_SELECTED PASSAGE_:
╭──
I'd be happy if you create files on the WWW and just give me the URL for them by mail, to reduce traffic in this way.
Finally, we are working on other automation methods for later this semester. Stay tuned!
Questions Sept 5,1995
1.Can every concept be searched by describing it using one of these
normal forms? Isn't it restrictive?
eaf:
Mathematically we can prove that any Boolean expression
can be put in CNF or DNF. Also, if we assume that every document
has a unique representation, then we can construct a perfect Boolean
query that can retrieve precisely those documents that are relevant
(by construction, if we know which ones are relevant). Regarding
concepts, however,it is unclear how a semantic matter like that can
be mapped to something in Boolean logic. In part that is why we
move to richer representations, with weighting, soft operators, etc.
2.Will the state of the art NLP techniques be of any use in such systems?
eaf:
For over 20 years people have tried to apply NLP methods to IR.
There may be some progress in recent years, but only in restricted
domains. While there is great hope in the long term, present results
are often inconclusive.
I have some questions about the computer exercise of unit IR. For
the books that deal with CD-ROM, do you mean the books that are about
CD-ROM's technology or the books that are stored in CD-ROM? Also, when
I use VTLS, under the keyword "CD-ROM", there are about 138 items, does
this number sound correct?
╰──
_DATASET ENTRIES_:
╭──
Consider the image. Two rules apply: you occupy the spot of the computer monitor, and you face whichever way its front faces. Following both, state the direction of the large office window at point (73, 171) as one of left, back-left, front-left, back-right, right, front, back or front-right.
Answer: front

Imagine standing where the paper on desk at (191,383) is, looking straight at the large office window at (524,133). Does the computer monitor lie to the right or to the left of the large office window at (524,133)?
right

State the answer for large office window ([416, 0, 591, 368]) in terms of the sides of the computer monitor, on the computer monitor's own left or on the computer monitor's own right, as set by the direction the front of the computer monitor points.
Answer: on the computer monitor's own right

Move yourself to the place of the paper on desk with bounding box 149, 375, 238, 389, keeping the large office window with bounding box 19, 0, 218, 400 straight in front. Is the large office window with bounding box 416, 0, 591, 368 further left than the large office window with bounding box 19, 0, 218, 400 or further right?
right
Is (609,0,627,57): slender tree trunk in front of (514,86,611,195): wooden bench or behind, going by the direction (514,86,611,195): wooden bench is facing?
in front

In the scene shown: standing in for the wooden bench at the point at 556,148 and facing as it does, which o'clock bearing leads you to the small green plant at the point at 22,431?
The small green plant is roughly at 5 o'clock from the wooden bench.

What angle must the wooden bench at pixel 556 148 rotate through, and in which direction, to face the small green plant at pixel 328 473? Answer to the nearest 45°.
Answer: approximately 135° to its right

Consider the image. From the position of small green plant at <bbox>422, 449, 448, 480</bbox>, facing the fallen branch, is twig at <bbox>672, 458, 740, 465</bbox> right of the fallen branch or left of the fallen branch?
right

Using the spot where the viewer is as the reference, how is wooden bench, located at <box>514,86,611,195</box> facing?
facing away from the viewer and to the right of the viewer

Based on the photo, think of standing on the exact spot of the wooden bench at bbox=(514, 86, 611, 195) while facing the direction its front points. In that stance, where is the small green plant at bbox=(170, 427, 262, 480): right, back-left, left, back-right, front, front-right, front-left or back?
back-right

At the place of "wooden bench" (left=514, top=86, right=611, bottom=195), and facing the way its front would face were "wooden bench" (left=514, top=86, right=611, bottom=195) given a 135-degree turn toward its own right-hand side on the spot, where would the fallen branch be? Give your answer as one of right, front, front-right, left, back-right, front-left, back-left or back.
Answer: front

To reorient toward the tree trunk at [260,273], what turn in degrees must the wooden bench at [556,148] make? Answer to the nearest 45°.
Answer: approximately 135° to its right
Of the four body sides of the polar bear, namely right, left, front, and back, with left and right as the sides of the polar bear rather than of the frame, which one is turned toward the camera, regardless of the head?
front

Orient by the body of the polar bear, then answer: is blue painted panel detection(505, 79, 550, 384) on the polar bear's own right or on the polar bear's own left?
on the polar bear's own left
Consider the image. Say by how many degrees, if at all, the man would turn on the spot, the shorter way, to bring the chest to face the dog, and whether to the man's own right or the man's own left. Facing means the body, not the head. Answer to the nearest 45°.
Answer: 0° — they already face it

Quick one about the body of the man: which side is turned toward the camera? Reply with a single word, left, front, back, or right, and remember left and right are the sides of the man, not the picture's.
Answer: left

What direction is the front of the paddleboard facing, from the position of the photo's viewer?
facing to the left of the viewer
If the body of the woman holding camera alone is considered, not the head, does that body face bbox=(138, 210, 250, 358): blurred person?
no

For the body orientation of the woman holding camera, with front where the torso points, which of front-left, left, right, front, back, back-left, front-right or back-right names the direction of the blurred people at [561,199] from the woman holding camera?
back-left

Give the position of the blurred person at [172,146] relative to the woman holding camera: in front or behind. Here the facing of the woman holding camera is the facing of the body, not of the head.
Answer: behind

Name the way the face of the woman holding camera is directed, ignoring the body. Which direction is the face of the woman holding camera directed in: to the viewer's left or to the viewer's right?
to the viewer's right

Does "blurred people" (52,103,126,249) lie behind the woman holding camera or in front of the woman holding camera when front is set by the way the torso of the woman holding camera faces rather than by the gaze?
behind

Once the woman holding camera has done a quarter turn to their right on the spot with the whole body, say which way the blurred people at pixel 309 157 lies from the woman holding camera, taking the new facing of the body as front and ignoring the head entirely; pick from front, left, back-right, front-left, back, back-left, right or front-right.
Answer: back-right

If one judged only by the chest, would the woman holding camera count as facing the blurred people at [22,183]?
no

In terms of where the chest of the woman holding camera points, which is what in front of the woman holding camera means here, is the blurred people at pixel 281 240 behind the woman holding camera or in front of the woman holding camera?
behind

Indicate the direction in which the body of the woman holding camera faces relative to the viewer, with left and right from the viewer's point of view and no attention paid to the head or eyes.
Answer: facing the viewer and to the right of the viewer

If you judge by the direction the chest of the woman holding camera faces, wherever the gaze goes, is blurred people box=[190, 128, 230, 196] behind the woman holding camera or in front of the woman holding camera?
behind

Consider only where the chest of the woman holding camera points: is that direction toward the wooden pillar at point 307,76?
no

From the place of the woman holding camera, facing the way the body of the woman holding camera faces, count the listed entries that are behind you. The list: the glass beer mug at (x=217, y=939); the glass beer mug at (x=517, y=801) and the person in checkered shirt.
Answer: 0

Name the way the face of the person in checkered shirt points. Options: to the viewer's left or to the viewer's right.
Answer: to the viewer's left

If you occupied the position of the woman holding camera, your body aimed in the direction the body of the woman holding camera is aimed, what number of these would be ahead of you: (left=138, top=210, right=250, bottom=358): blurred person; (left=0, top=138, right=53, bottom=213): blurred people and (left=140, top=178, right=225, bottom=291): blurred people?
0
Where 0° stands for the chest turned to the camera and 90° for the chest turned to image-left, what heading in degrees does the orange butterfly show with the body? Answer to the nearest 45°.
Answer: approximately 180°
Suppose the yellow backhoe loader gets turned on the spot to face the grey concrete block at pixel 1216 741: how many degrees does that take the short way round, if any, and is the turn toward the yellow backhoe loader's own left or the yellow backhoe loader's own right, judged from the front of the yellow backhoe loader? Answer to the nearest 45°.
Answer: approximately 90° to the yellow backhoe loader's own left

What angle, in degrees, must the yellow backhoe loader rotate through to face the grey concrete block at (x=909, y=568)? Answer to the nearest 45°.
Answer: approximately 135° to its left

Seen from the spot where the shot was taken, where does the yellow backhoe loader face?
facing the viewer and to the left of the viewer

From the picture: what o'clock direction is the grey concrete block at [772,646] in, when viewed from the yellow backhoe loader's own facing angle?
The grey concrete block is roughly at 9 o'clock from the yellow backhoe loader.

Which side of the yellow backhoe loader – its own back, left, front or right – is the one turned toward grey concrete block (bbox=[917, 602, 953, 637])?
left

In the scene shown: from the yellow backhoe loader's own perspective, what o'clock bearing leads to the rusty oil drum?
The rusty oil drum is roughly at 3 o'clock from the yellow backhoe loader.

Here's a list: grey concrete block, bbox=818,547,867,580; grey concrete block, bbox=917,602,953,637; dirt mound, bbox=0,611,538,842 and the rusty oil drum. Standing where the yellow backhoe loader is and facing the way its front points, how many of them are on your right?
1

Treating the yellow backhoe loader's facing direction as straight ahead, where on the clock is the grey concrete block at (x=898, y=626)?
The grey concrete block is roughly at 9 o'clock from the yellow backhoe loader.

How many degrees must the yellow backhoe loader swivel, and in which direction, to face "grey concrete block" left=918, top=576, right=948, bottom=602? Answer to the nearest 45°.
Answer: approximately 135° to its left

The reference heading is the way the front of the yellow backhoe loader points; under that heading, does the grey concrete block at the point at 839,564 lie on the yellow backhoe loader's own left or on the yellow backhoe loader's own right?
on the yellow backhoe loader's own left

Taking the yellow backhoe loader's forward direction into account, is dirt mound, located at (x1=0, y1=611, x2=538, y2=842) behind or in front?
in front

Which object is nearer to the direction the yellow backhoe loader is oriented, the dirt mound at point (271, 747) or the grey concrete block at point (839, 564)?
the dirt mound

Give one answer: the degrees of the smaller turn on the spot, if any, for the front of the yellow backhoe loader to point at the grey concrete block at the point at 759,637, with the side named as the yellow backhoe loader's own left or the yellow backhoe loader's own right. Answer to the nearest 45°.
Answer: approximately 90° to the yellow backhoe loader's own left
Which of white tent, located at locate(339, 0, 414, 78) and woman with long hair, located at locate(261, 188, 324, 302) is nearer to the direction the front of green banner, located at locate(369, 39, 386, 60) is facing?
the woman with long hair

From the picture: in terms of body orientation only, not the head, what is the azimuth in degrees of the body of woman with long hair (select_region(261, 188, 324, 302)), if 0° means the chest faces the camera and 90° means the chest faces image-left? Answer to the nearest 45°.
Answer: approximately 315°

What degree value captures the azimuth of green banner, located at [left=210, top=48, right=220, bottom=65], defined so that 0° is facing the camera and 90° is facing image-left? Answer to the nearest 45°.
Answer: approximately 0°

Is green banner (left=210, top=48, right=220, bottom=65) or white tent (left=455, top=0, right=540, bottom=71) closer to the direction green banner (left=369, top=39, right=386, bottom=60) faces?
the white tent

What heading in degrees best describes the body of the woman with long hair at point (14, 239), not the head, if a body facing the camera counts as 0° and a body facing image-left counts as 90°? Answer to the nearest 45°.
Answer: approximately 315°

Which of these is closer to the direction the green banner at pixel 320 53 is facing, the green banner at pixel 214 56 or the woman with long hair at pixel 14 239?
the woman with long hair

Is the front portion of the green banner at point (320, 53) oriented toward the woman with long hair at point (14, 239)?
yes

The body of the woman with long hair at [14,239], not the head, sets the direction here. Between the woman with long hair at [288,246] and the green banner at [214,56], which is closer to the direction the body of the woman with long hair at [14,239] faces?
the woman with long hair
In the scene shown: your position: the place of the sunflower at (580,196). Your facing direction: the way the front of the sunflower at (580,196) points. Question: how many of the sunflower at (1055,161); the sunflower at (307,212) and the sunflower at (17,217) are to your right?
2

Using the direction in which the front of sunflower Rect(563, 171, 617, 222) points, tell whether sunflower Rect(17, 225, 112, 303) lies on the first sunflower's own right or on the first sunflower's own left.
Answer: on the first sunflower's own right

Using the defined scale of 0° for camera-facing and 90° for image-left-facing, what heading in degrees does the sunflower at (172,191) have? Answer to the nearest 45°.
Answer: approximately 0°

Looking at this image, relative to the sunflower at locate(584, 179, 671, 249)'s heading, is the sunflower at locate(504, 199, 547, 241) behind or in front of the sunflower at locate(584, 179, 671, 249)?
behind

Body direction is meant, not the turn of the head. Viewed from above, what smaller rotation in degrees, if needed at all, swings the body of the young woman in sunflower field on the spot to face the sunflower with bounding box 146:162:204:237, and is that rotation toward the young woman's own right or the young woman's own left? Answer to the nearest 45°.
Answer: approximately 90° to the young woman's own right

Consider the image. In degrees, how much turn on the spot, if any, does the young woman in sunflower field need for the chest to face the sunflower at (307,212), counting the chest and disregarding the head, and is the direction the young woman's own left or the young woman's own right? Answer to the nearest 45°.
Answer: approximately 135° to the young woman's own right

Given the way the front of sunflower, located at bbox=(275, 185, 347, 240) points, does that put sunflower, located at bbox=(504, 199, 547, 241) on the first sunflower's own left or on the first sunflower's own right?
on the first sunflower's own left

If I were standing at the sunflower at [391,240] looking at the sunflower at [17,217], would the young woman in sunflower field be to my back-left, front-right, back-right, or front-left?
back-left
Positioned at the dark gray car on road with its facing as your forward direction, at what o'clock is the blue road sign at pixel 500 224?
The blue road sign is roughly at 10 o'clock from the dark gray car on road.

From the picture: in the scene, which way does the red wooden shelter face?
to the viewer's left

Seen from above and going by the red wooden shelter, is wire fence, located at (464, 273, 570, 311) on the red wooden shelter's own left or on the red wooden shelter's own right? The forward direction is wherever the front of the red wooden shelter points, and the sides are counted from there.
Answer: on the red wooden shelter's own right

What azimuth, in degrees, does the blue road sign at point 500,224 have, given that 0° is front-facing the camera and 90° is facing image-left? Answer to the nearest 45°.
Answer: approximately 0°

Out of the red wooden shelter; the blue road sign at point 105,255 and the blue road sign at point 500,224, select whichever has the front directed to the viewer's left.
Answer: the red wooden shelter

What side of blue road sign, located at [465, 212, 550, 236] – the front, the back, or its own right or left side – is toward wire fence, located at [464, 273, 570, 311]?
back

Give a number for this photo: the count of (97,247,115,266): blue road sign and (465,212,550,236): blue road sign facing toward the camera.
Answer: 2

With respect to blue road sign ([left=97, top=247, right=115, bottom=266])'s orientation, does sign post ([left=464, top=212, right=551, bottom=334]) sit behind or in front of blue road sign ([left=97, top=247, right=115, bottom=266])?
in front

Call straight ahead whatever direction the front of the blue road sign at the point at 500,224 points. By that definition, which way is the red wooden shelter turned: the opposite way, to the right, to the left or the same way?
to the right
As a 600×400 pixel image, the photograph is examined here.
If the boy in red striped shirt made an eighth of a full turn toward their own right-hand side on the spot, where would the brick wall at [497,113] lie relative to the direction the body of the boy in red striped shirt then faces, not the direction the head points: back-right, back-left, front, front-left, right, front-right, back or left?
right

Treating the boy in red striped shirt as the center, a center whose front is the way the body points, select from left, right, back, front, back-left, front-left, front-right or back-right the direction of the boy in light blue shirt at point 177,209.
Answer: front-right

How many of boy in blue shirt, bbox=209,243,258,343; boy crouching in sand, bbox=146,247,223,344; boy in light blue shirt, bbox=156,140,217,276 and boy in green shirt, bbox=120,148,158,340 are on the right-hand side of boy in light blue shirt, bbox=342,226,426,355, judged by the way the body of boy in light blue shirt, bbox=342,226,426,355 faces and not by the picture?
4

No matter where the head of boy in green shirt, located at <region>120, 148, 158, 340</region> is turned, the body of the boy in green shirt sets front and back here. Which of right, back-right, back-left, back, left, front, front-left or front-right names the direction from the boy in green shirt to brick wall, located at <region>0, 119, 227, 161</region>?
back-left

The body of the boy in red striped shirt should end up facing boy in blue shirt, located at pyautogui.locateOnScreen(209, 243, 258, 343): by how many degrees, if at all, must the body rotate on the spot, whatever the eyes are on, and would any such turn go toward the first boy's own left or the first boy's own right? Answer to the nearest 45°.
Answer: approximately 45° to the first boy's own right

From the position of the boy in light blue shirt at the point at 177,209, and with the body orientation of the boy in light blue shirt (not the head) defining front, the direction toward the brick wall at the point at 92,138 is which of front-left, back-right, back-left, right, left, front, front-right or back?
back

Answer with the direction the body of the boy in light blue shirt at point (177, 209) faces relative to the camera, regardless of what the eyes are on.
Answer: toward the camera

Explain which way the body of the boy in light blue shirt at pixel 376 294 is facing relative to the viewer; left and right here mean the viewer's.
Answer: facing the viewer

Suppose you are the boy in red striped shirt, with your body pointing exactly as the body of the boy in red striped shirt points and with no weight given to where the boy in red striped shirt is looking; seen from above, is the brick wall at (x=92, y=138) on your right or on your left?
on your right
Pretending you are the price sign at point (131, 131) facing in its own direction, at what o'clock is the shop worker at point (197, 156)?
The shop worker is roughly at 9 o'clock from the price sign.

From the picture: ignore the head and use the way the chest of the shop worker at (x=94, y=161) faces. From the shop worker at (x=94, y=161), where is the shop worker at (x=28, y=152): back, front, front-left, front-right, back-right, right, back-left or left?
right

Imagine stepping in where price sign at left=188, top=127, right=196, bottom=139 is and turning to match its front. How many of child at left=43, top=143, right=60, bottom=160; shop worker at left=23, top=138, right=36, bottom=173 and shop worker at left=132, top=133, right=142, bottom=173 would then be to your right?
╰──
_ASSIGNMENT A_: In the Q&A passage, how long have people tried to apply NLP methods to IR?
_ASSIGNMENT B_: Copy from the Q&A passage everything from "I'd be happy" down to "Isn't it restrictive?".
_ASSIGNMENT C_: List every abbreviation written in capital letters that appears in the Q&A passage, in order of first appearance.

_TASK OUTPUT A_: For over 20 years.

_TASK OUTPUT B_:
I'd be happy if you create files on the WWW and just give me the URL for them by mail, to reduce traffic in this way.
Finally, we are working on other automation methods for later this semester. Stay tuned!
Questions Sept 5,1995
1.Can every concept be searched by describing it using one of these
normal forms? Isn't it restrictive?

_TASK OUTPUT C_: WWW, URL, CNF, DNF, NLP, IR, CD-ROM, VTLS